*** Begin section ***
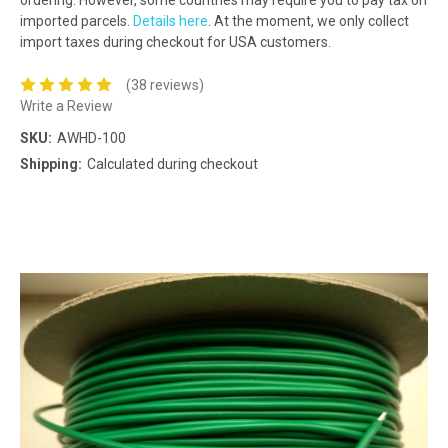
imported parcels.
Details here
. At the moment, we only collect
import taxes during checkout for USA customers.
(38 reviews)
Write a Review
SKU:
AWHD-100
Shipping:
Calculated during checkout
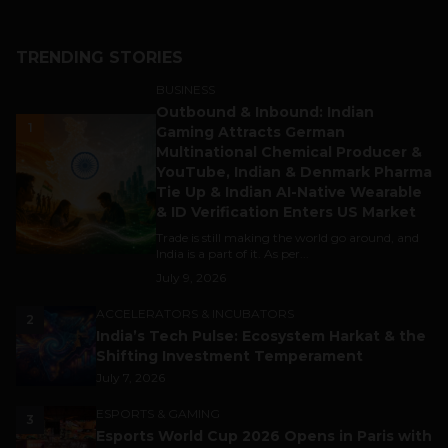
TRENDING STORIES
BUSINESS
Outbound & Inbound: Indian
1
Gaming Attracts German
Multinational Chemical Producer &
YouTube, Indian & Denmark Pharma
Tie Up & Indian AI-Native Wearable
& ID Verification Enters US Market
Trade is still making the world go around, and
India is a part of it. As per...
July 9, 2026
ACCELERATORS & INCUBATORS
2
India’s Tech Pulse: Ecosystem Harkat & the
Shifting Investment Temperament
July 7, 2026
ESPORTS & GAMING
3
Esports World Cup 2026 Opens in Paris with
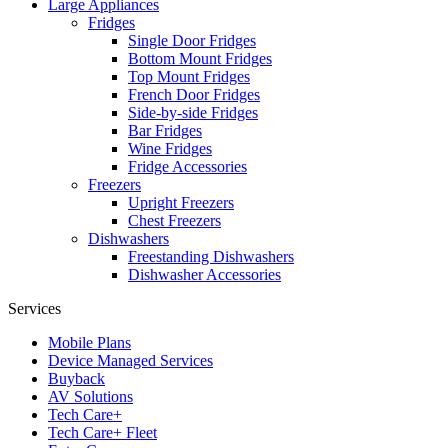
Large Appliances
Fridges
Single Door Fridges
Bottom Mount Fridges
Top Mount Fridges
French Door Fridges
Side-by-side Fridges
Bar Fridges
Wine Fridges
Fridge Accessories
Freezers
Upright Freezers
Chest Freezers
Dishwashers
Freestanding Dishwashers
Dishwasher Accessories
Services
Mobile Plans
Device Managed Services
Buyback
AV Solutions
Tech Care+
Tech Care+ Fleet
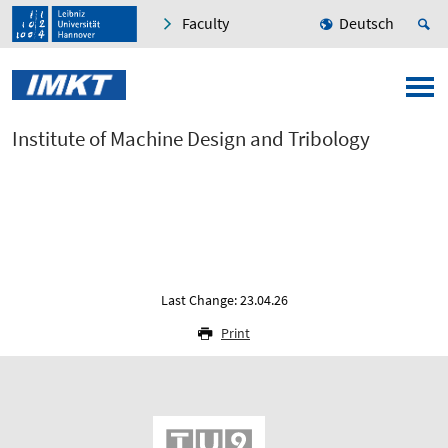
Faculty
Deutsch
Institute of Machine Design and Tribology
Last Change: 23.04.26
Print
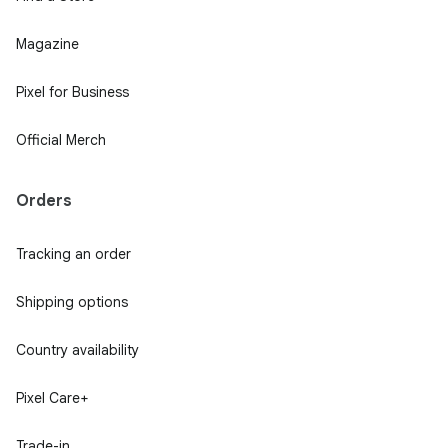
Magazine
Pixel for Business
Official Merch
Orders
Tracking an order
Shipping options
Country availability
Pixel Care+
Trade-in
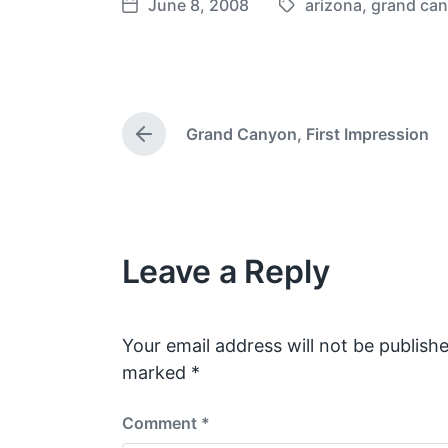
June 8, 2008
arizona
,
grand ca
T
P
a
o
g
s
g
t
e
d
Grand Canyon, First Impression
d
a
P
w
t
r
e
i
e
v
t
i
h
o
Leave a Reply
u
s
p
o
s
Your email address will not be publishe
t
marked
*
:
Comment
*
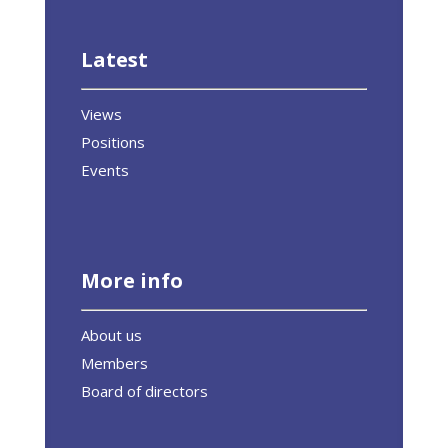
Latest
Views
Positions
Events
More info
About us
Members
Board of directors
*** End section ***
The reply should hold every line of the material above, unchanged, and no pictures.

imported parcels.
Details here
. At the moment, we only collect
import taxes during checkout for USA customers.
(38 reviews)
Write a Review
SKU:
AWHD-100
Shipping:
Calculated during checkout
TRENDING STORIES
BUSINESS
Outbound & Inbound: Indian
1
Gaming Attracts German
Multinational Chemical Producer &
YouTube, Indian & Denmark Pharma
Tie Up & Indian AI-Native Wearable
& ID Verification Enters US Market
Trade is still making the world go around, and
India is a part of it. As per...
July 9, 2026
ACCELERATORS & INCUBATORS
2
India’s Tech Pulse: Ecosystem Harkat & the
Shifting Investment Temperament
July 7, 2026
ESPORTS & GAMING
3
Esports World Cup 2026 Opens in Paris with
Large Appliances
Fridges
Single Door Fridges
Bottom Mount Fridges
Top Mount Fridges
French Door Fridges
Side-by-side Fridges
Bar Fridges
Wine Fridges
Fridge Accessories
Freezers
Upright Freezers
Chest Freezers
Dishwashers
Freestanding Dishwashers
Dishwasher Accessories
Services
Mobile Plans
Device Managed Services
Buyback
AV Solutions
Tech Care+
Tech Care+ Fleet
Faculty
Deutsch
Institute of Machine Design and Tribology
Last Change: 23.04.26
Print
Magazine
Pixel for Business
Official Merch
Orders
Tracking an order
Shipping options
Country availability
Pixel Care+
Trade-in
June 8, 2008
arizona
,
grand ca
T
P
a
o
g
s
g
t
e
d
Grand Canyon, First Impression
d
a
P
w
t
r
e
i
e
v
t
i
h
o
Leave a Reply
u
s
p
o
s
Your email address will not be publishe
t
marked
*
:
Comment
*
Latest
Views
Positions
Events
More info
About us
Members
Board of directors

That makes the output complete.